Now there's Dommin, a young bunch of goths hoping to put heir stamp on the genre with their debut cd, Love Is Gone. Upon first listen, I could tell a lot of influences right off the bat. Type O, H.I.M., but especially The Doors. In fact, track #6, "Dark Holiday", is a total homage to The Doors style, right down to the keyboard playing. Lead singer and main songwriter Kristofer Dommin knows his craft well, and can hum with the best of the goth crowd.

One thing struck me pretty strong as I listened to the whole thing is, "Wow, these songs sound a lot alike." And yes, there is a lot of similar riffing going on in each song. It tends to make the album as a whole a bit repetitive sounding. Also, some of the keyboard work could use some retooling. A few songs had a very tingy
key sound in the background that overpowered the rest of the playing. It made me wish I was the producer so I could turn down the levels on that thing. However, when the effects are atmospheric, it ends up blending so much better with the rest of the song.

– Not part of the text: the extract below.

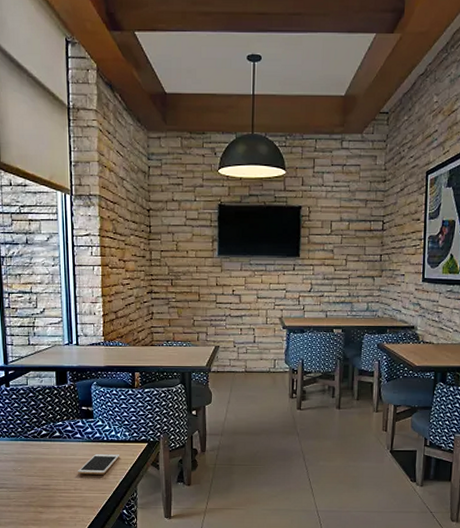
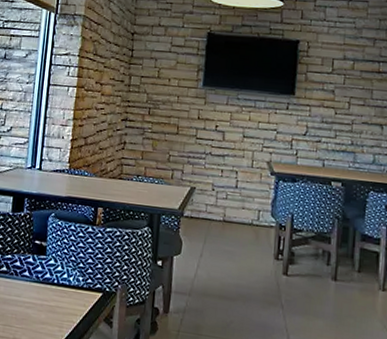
cell phone: present [78,454,120,475] -> none [20,298,70,325]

The final word is that Dommin has a lot of potential, but are stuck in the pattern of writing the same riff several times over. There's the possibility for a great second record with good production and matured song writing, so I can consider their first outing a stepping stone and a learning experience. I'll giving it a final ranking of "Meh"-core, but I will be giving their next record a spin to see if they have learned from their past.